Kaliaganj Assembly constituency is an assembly constituency in Uttar Dinajpur district in the Indian state of West Bengal. It is reserved for scheduled castes.

Overview
As per orders of the Delimitation Commission, No. 34 Kaliaganj Assembly constituency (SC) covers Kaliaganj municipality, Kaliaganj community development block and Barua and Birghai gram panchayats of Raiganj community development block.

Kaliaganj Assembly constituency is part of No. 5 Raiganj (Lok Sabha constituency). It was earlier part of Balurghat (Lok Sabha constituency).
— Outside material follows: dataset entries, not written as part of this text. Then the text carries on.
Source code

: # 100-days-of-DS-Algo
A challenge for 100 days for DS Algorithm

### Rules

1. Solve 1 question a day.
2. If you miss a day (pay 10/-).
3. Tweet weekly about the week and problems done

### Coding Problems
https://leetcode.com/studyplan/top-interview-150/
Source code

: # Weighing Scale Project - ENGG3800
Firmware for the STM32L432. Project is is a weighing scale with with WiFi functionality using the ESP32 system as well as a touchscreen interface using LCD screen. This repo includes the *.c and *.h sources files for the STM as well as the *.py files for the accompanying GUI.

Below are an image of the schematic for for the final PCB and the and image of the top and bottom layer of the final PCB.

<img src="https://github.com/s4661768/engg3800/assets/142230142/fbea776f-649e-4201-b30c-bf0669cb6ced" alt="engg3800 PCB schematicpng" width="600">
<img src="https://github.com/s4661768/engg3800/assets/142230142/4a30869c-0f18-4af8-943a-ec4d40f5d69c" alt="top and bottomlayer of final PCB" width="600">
Members of Legislative Assembly

Election results

2021
In the 2021 election, Soumen Roy of BJP defeated his nearest rival Tapan Deb Singha of Trinamool Congress.

2019 bye-poll
A bye-poll was necessitated due to the death of the incumbent MLA, Pramatha Nath Ray. In this election, Tapan Deb Singha of Trinamool Congress defeated his nearest rival Kamal Chandra Sarkar of BJP.

2016
In the 2016 election, Pramatha Nath Ray of Indian National Congress defeated his nearest rival Basanta Roy of Trinamool Congress.

2011
In the 2011 election, Pramatha Nath Ray of Congress defeated his nearest rival Nani Gopal Roy of CPI(M).

 

.# Swing calculated on Congress+Trinamool Congress vote percentages taken together in 2006.

1977–2006
In the 2006 state assembly elections, Nani Gopal Roy of CPI(M) won the Kaliaganj (SC) assembly seat defeating his nearest rival Pramatha Nath Ray of Congress. Contests in most years were multi cornered but only winners and runners are being mentioned. Pramathanath Ray of Congress defeated Ramani Kanta Debsarma of CPI(M) in 2001 and 1996. Ramani Kanta Debsarma of CPI(M) defeated Pramatha Nath Roy of Congress in 1991 and Naba Kumar Roy of Congress in 1987. Naba Kumar Roy of Congress defeated Nani Gopal Roy of CPI(M) in 1982 and 1977.

1962–1972
Debendra Nath Roy of Congress won in 1972 and 1971. Syama Prasad Barman won the Kaliaganj seat in 1969, 1967 and 1962. Prior to that the Kaliaganj seat was not there. In 1957 and 1951 Raiganj was a joint seat. Hazi Badirudddin Ahmad and Syama Prasad Barman, both of Congress, won from Raiganj in 1957. Syama Prasad Barman and Gulam Hamidur Rahman, both of Congress, won from Raiganj in 1951.